Copy each line below that contains "Catch".

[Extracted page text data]
========================
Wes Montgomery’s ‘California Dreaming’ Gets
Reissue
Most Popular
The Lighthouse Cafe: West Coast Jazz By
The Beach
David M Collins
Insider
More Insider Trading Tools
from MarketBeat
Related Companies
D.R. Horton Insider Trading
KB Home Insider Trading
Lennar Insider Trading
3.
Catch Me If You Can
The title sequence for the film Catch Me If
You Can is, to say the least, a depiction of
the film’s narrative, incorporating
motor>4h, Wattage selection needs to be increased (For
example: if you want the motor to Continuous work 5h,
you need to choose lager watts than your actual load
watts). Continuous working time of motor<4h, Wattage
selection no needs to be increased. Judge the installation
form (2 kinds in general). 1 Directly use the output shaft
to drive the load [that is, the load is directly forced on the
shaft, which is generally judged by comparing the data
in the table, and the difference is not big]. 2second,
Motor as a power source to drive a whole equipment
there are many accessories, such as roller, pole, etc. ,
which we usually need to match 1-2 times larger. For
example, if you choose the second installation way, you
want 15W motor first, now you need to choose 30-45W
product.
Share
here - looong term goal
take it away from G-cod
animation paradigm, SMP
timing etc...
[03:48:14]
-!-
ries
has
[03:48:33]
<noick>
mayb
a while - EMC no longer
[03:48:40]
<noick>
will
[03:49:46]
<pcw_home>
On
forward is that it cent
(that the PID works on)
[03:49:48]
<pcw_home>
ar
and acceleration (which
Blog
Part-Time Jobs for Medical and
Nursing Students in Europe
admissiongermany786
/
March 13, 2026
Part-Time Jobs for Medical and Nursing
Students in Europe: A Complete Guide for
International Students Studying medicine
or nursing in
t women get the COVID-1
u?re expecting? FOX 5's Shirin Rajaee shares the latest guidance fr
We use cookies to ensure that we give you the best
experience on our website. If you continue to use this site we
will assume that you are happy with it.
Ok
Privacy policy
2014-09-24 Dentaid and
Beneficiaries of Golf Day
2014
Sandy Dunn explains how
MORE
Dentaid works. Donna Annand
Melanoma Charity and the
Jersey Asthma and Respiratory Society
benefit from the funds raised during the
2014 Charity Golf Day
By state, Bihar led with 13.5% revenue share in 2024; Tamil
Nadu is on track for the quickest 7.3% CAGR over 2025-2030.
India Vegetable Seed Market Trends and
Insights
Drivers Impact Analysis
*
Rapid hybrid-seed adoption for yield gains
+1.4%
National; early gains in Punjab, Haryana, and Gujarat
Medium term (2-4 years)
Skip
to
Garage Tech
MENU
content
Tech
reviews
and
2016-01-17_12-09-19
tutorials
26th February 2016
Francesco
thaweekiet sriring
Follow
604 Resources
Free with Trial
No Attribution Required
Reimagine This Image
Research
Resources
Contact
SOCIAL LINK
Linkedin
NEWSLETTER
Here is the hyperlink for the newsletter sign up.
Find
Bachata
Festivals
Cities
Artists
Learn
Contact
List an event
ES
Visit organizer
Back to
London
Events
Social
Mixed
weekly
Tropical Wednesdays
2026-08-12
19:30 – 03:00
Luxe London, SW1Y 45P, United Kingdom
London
========================
### [RESPONSE TO THIS TASK]
Catch Me If You Can
The title sequence for the film Catch Me If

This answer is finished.